People are asking ChatGPT who to vote for. The AIs are answering. And the biases in those answers could shape elections.
This isn't a hypothetical future problem. It's happening right now.
Researchers at Stanford tested five major AI models during Japan's February 2026 election, asking them to recommend political parties based on thousands of synthetic voter profiles. What they found should worry anyone who cares about democratic integrity.
All five AI models - from OpenAI, Google, and xAI - showed significant bias toward recommending the Japanese Communist Party when presented with left-leaning policy positions. Not because the models are inherently leftist. Because the JCP's newspaper website is openly accessible to AI crawlers while major news outlets block them.
Let that sink in. The AI's political recommendations are being shaped by which publications allow web scraping, not by which information is most accurate or balanced.
This is what happens when AI training meets information gatekeeping. Japan's mainstream news organizations protect their content behind technical barriers to prevent AI companies from using it without payment. That's understandable from a business perspective. But it means the AI models treat partisan sources as credible news because that's what's available to them.
The researchers found that policy positions could swing AI recommendations by 50-98 percentage points. Feed the AI a pro-labor position, and it might recommend the JCP even when other parties hold similar views. The bias isn't subtle.

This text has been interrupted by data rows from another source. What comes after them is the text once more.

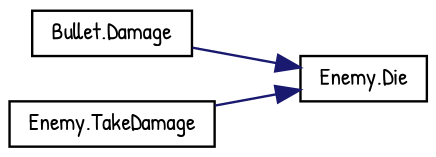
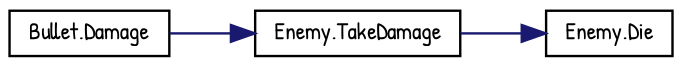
  digraph {
    fontname="Patrick Hand"
    rankdir=LR
    node [color=black fillcolor=white fontname="Patrick Hand" fontsize=10 shape=record style=filled]
    edge [color=midnightblue fontname="Patrick Hand" fontsize=10 labelfontname=Helvetica labelfontsize=10 style=solid]
    n1 [height=0.2 label="Bullet.Damage" width=0.4]
    n2 [height=0.2 label="Enemy.TakeDamage" width=0.4]
    n3 [height=0.2 label="Enemy.Die" width=0.4]
-   n1 -> n3
+   n1 -> n2
    n2 -> n3
  }
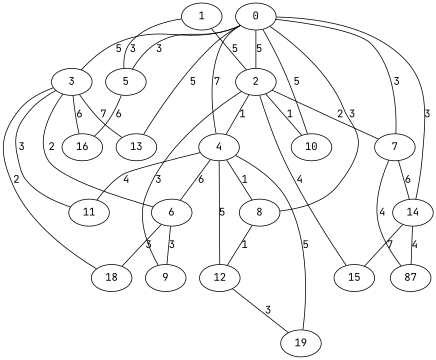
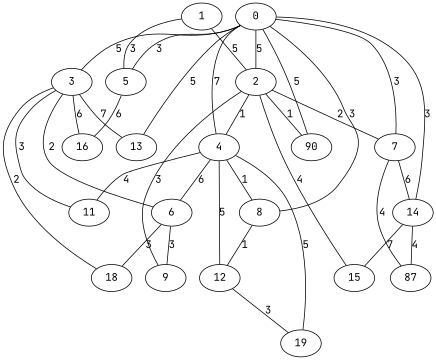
  graph {
    fontname="JetBrains Mono"
    node [fontname="JetBrains Mono" habit=9 x=7 y=7]
    edge [fontname="JetBrains Mono" weight=3]
    0 [habit=3 x=5 y=4]
    2 [habit=2 x=4 y=5]
    3 [habit=5 x=8 y=5]
    4 [habit=3 x=4]
    5 [habit=5 y=3]
    7 [x=3 y=3]
    8 [habit=1 x=3]
-   10 [habit=8 x=4 y=3]
+   10 [habit=8 x=4 y=3 label=90]
    13 [base=1 habit=4 y=2]
    14 [habit=6 x=3 y=2]
    9 [habit=2 x=6]
    15 [base=2 habit=5 x=1 y=5]
    6 [x=8]
    11 [y=8]
    16 [x=10 y=3]
    18 [habit=7 x=9]
    12 [habit=3 x=2 y=8]
    19 [habit=8 x=3 y=10]
    n19 [habit=1 label=87 x=1 y=1]
    1 [habit=4 y=4]
    0 -- 2 [label=5 weight=5]
    0 -- 3 [label=5 weight=5]
    0 -- 4 [label=7 weight=7]
    0 -- 5 [label=3]
    0 -- 7 [label=3]
    0 -- 8 [label=3]
    0 -- 10 [label=5 weight=5]
    0 -- 13 [label=5 weight=5]
    0 -- 14 [label=3]
    2 -- 4 [label=1 weight=1]
    2 -- 7 [label=2 weight=2]
    2 -- 10 [label=1 weight=1]
    2 -- 9 [label=3]
    2 -- 15 [label=4 weight=4]
    3 -- 13 [label=7 weight=7]
    3 -- 6 [label=2 weight=2]
    3 -- 11 [label=3]
    3 -- 16 [label=6 weight=6]
    3 -- 18 [label=2 weight=2]
    4 -- 8 [label=1 weight=1]
    4 -- 6 [label=6 weight=6]
    4 -- 11 [label=4 weight=4]
    4 -- 12 [label=5 weight=5]
    4 -- 19 [label=5 weight=5]
    5 -- 16 [label=6 weight=6]
    7 -- 14 [label=6 weight=6]
    7 -- n19 [label=4 weight=4]
    8 -- 12 [label=1 weight=1]
    14 -- 15 [label=7 weight=7]
    14 -- n19 [label=4 weight=4]
    6 -- 9 [label=3]
    6 -- 18 [label=3]
    12 -- 19 [label=3]
    1 -- 2 [label=5 weight=5]
    1 -- 5 [label=3]
  }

What makes this particularly dangerous is how trusted AI has become. When I ask ChatGPT for factual information, it usually cites sources. When I ask for political recommendations, it just... answers. With confidence. No caveats about how its training data might be systematically biased toward whichever political organizations are most permissive with their content.
The implications go way beyond Japan. Every country with elections has partisan organizations that publish freely online and news organizations that don't. Every AI model trained on web data is going to absorb those access patterns as signal. Users asking for political advice have no way to know they're getting recommendations shaped by copyright policy rather than objective analysis.
The Stanford researchers recommend that election commissions create nonpartisan platforms with structured party data that AI models can access. That's a good idea in theory. In practice, it requires international coordination, consistent updating, and trust that the platforms themselves aren't biased. Good luck with that.
The more realistic scenario is that millions of people will continue asking AI for political advice, the AI will continue giving answers based on whatever training data it has access to, and nobody will know how much the information access policies of news organizations are shaping electoral outcomes.
I'm not arguing against using AI for research or even political information. I'm arguing for transparency. When an AI recommends a political party, it should disclose what sources it's relying on and which sources it can't access due to technical restrictions. Right now, it just acts like an authority.
The technology is impressive. The question is whether anyone needs an AI political advisor that doesn't disclose its own systematic biases. Based on this research, that's exactly what we have.